You know what? Screw it. You’re a little brat. You come all this way and you don’t call me? Shame on you, Gretchen, shame on you for ignoring your own blood and look at all these birthday wishes, you ungrateful moo cow. You have hundreds of idiots wishing you a happy birthday. I read somewhere that Facebook is a big fat lie because nobody can actually have hundreds of friends. I’m not even gonna say anything, because you don’t need to hear it from me on top of all these friends of yours. Do they even mean it? Do these “friends” even know you and do they know that you haven’t sent me a birthday card in your whole life? Do you know that I wiped your ass when you were too old to need your ass wiped so that my sister could go out for “me time”? As if you were soooooo difficult. And your mother can piss off because she should tell you to send me cards. I send you the nicest cards. Every year! When I gather that you’re going through a hard time because you put up song lyrics late at night and share pictures of animals in Tahiti or what have you, I send you cards about the family bond we share so that maybe one night instead of drinking a bottle of tequila and taking pictures of yourself that you share—WHY?!–well, thinking maybe you might instead call me instead of living this ridiculous thing you call a life. And when you seem good, you dated that boy Anthony for a while and that seemed like it was going somewhere, lots of fancy Tuna Tartare dates, I send you light, funny cards. But I don’t even know if you get these cards, let alone what you make of them. You hit the like button on all these messages on your page and take a picture of yourself in your new birthday dress—and really Gretchen, if you had 1046 friends, wouldn’t one of them take your picture and spare you the trouble? Those aren’t your friends. They don’t buy stamps and cards and deal with the nitwits at the post office to make you feel special. They don’t stand in Hallmark for an hour with their knees swelling up trying to decide between a classic rock hit and a pop song. They’re all talk. No. It’s worse. They’re all type! Like it takes effort and gas money to say Happy Birthday on Facebook. But they get a thank you?!?!?! Where’s my thank you? Where’s my birthday card? Did they all get lost in the mail? So honestly, Gretchen, just have a birthday. Whatever it is, I’ll see some pictures. Oh. My CT scan was negative. Thanks for asking.

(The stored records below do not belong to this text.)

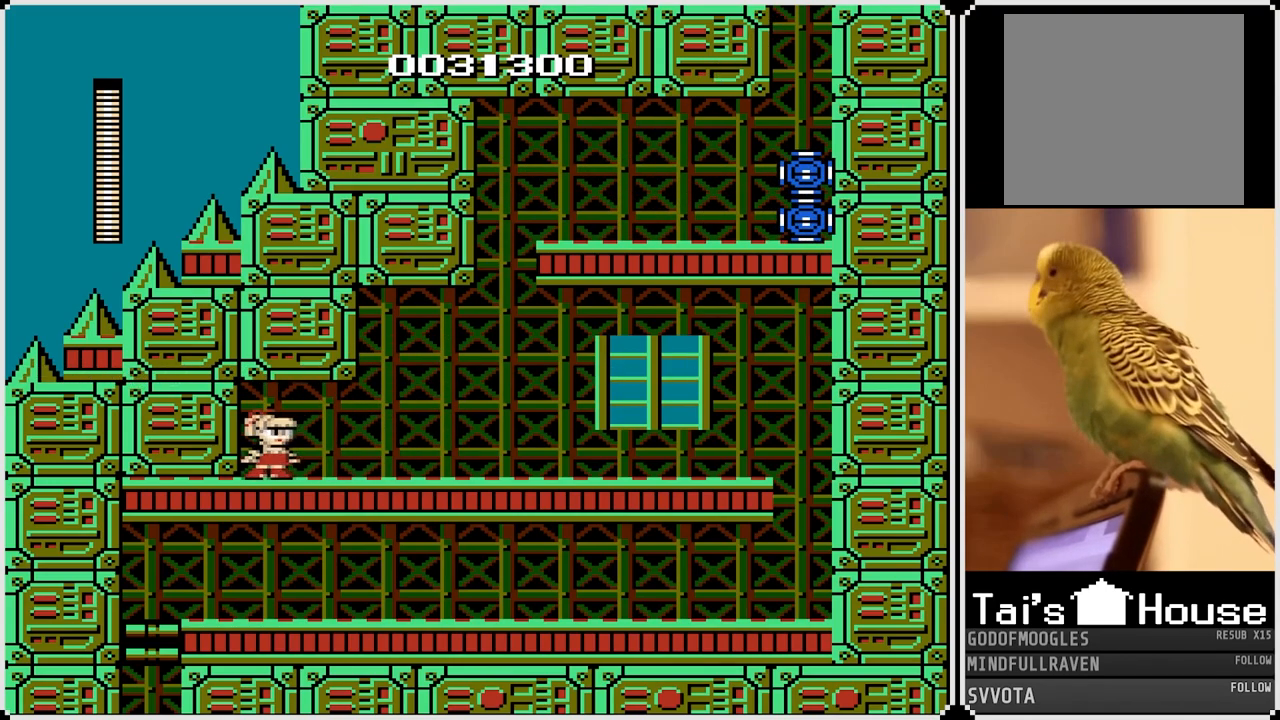
{"buttons": ["DPAD_RIGHT"], "left_stick": "center", "right_stick": "center", "events": [[50, "CROSS", "down"], [133, "CROSS", "up"], [383, "CROSS", "down"], [450, "CROSS", "up"]]}
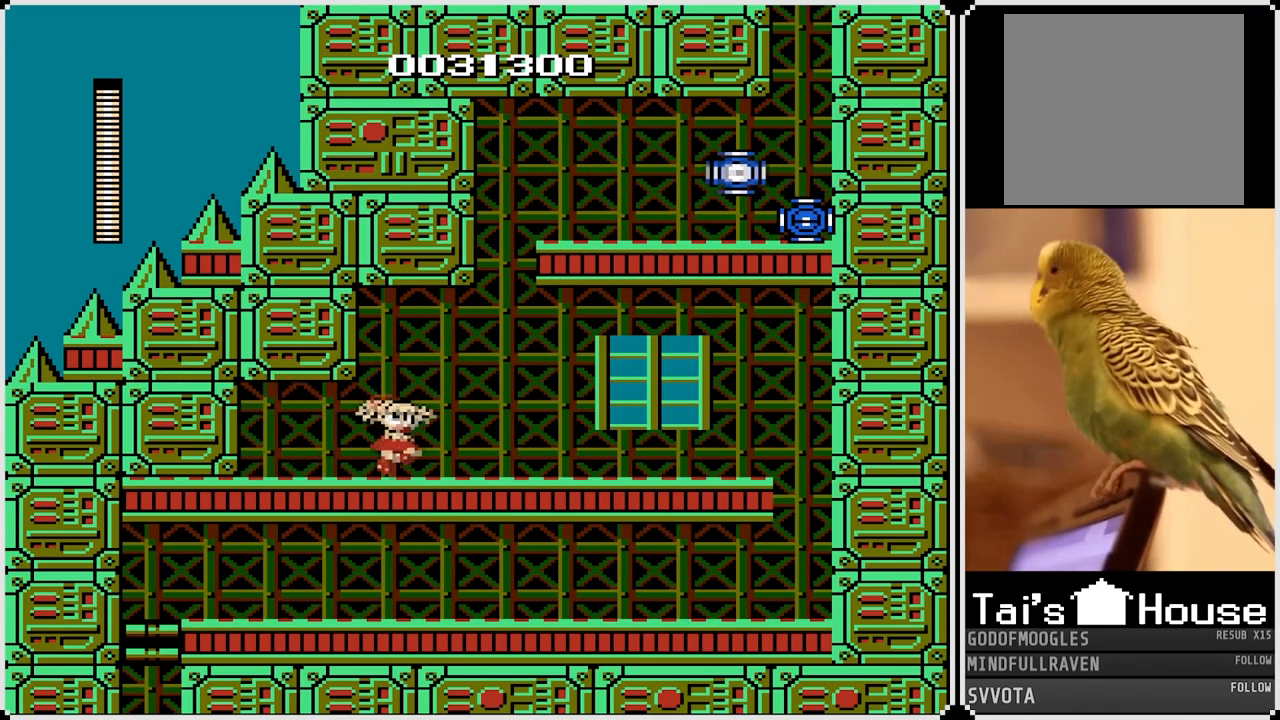
{"buttons": ["DPAD_RIGHT"], "left_stick": "center", "right_stick": "center", "events": [[217, "CROSS", "down"], [300, "CROSS", "up"]]}
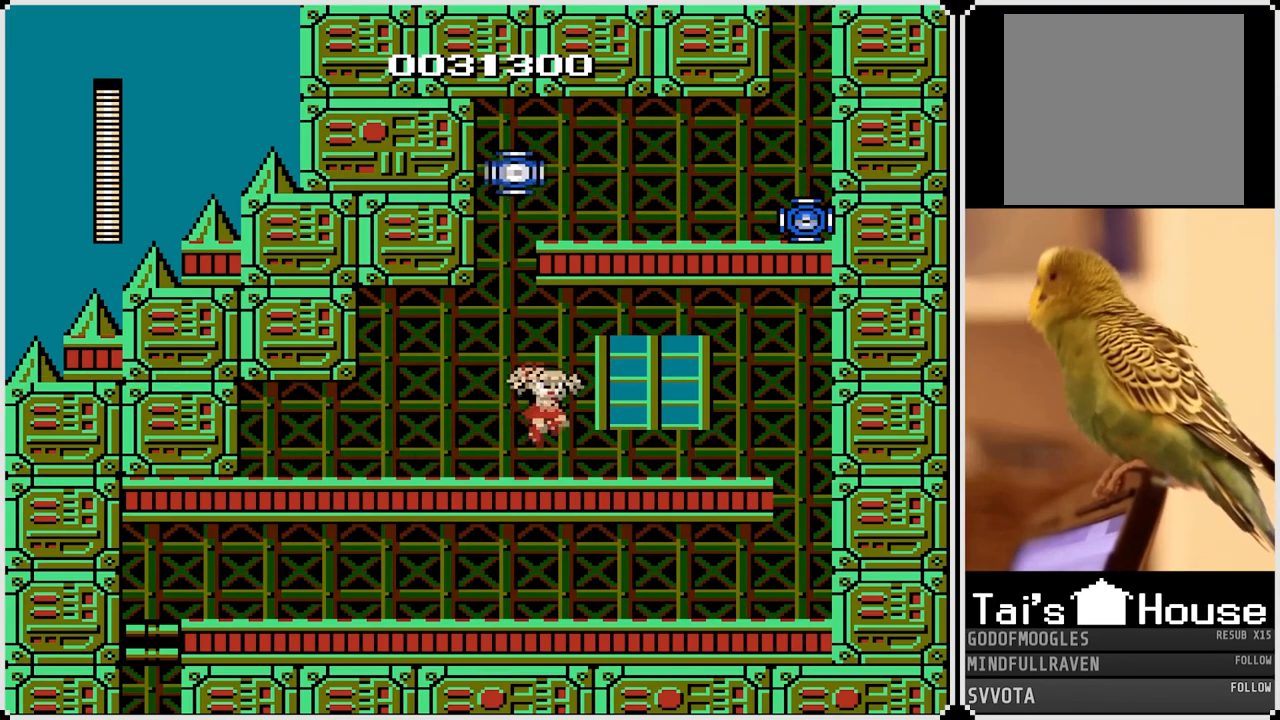
{"buttons": ["DPAD_RIGHT"], "left_stick": "center", "right_stick": "center", "events": [[167, "CROSS", "down"], [283, "CROSS", "up"]]}
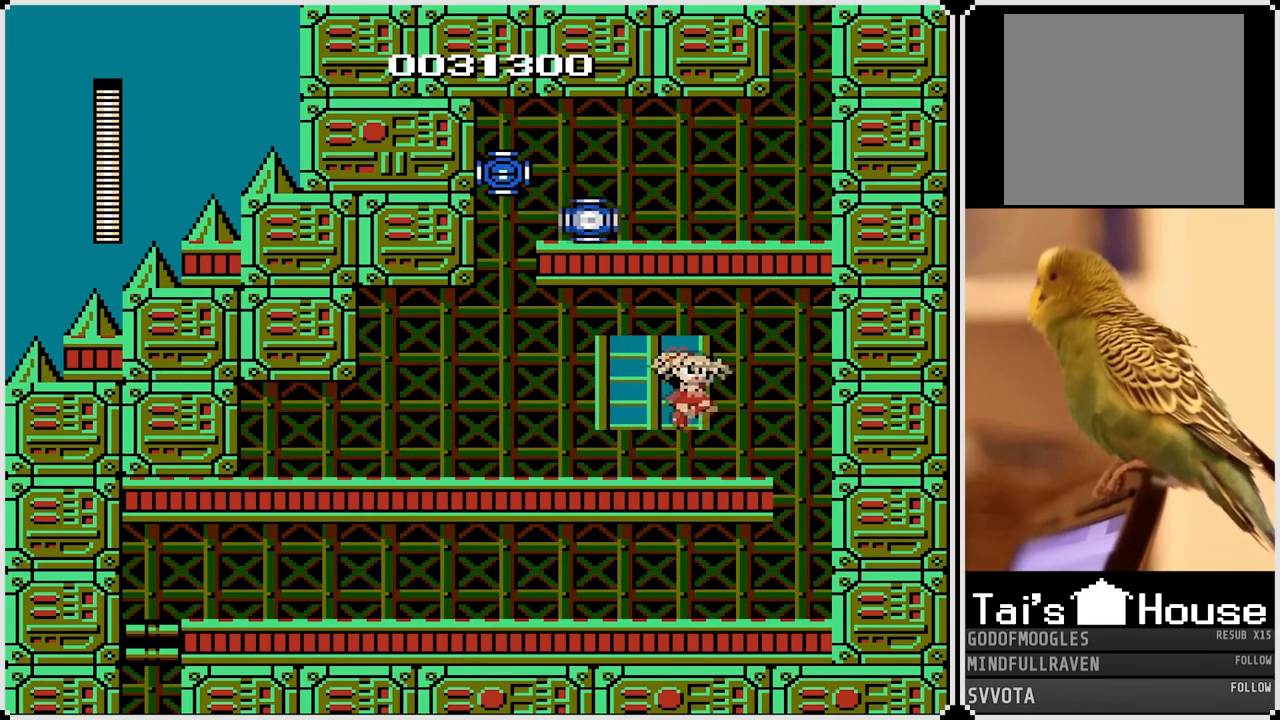
{"buttons": ["DPAD_RIGHT"], "left_stick": "center", "right_stick": "center", "events": []}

Mona knew how to select all the copy and delete it all at once. That was one of the first things she learned in her computer class. At the time it seemed so unnecessary. She asked the teacher why they needed to know how to do that. She crossed her legs and typed.
Happy Birthday, Gretchen!
She was better than that. She would be the bigger person. She typed again.
Happy Belated Birthday, Gretchen. Love, Aunt Mona
She closed the damn computer and looked out at San Diego just sitting there being San Diego. She drew the blinds, grabbed her keys and got in the car and drove up the coast. She didn’t mean to keep going, to get gas, bottled water, more gas, more water, and go all the way to Los Angeles, but she did. She went to a bar in Hollywood, a bar she knew that Gretchen favored. It was easy to find directions because Gretchen checked into the bar on Facebook at least twice a week. She ordered a G &T and the bartender who was about twelve looked at her like she was insane and she had to say “gin and tonic”. After her second G&T the bartender slapped a bill on the counter. She told him she wasn’t done.
“Are you waiting for someone?”
“My niece comes here a lot.”
“Gretchen. She’s tall, blonde.”
The bartender laughed and picked up the bill and winked, “She’s like family. So, one of these is on me.”
Aunt Mona thanked the bartender and watched the young people get drunk and then she drank black coffee. She recognized some of them from Gretchen’s Facebook profile. It was sad to think of Gretchen in this loud, young, hungry bar night after night and Mona was relieved when she finally felt sober enough to leave. The drive home was nice; she played Billy Joel’s The Stranger and stopped twice and left the car running and walked out and left the door open so she could have her sea and her music all at once.
The next day, she wrote on Gretchen’s wall.
Happy Belated Birthday, Sweetie. I hope you find what you’re looking for this year! Love, Auntie M
A few hours later, Gretchen clicked on the Like button. She didn’t do that for all her birthday wishes, and Mona couldn’t help but feel special, proud. San Diego was the same today as it was yesterday and Mona didn’t feel like opening the blinds. She let Kiki fall asleep and she sat by the TV and soon fell asleep, too. She woke up and discovered a missed call from Gretchen. She listened to the voicemail. Gretchen and her boyfriend were in town—“Surprise!” they both yelled into the phone—and they wanted a late lunch or a visit with Aunt Mona. Mona didn’t call them back. She knew they were on the road already. These kids were as dumb as they were smart. When they called her, they also tagged themselves in a photo they took just outside of Dana Point. Mona liked the picture. But she didn’t like it, not really anyway.
Caroline Kepnes is also on Facebook. She’s a freelance writer who covers TV for Yahoo and is writing a racy YA novel for Alloy Entertainment. Her stories have most recently been in Necessary Fiction and Two Serious Ladies.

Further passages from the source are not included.